• **TASK DIRECTIONS**
Find and copy every line in the records that includes the string "Distance".

• **GIVEN RECORDS**

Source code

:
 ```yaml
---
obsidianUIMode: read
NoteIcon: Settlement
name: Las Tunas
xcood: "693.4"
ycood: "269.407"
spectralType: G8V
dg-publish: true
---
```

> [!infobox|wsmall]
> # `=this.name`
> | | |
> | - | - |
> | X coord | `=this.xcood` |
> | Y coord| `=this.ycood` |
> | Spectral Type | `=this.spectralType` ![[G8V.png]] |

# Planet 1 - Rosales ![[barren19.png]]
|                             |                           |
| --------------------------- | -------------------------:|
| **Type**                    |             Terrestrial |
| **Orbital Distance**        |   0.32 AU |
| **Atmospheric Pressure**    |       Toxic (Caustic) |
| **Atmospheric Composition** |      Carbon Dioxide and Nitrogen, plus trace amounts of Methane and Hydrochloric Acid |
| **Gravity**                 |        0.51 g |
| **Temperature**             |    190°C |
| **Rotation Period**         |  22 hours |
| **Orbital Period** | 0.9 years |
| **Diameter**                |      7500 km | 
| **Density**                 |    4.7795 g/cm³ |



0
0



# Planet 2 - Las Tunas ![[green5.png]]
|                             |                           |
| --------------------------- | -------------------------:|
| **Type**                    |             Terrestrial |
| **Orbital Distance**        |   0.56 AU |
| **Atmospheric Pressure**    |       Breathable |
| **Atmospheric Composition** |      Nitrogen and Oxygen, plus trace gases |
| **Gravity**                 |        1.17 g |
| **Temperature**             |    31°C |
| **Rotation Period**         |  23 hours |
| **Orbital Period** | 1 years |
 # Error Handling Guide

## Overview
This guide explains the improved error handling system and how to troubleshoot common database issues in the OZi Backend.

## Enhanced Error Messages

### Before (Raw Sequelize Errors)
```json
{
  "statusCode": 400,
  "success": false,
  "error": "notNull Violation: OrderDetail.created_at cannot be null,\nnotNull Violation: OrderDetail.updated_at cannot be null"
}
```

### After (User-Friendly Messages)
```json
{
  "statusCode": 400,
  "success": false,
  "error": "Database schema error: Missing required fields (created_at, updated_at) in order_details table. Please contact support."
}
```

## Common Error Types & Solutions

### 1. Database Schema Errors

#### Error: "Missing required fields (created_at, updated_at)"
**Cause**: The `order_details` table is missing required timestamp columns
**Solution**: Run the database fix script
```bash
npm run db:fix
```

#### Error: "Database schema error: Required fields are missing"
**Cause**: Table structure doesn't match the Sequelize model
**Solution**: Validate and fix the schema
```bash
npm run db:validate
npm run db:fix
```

• **EXERCISE SOLUTION**
| **Orbital Distance**        |   0.32 AU |
| **Orbital Distance**        |   0.56 AU |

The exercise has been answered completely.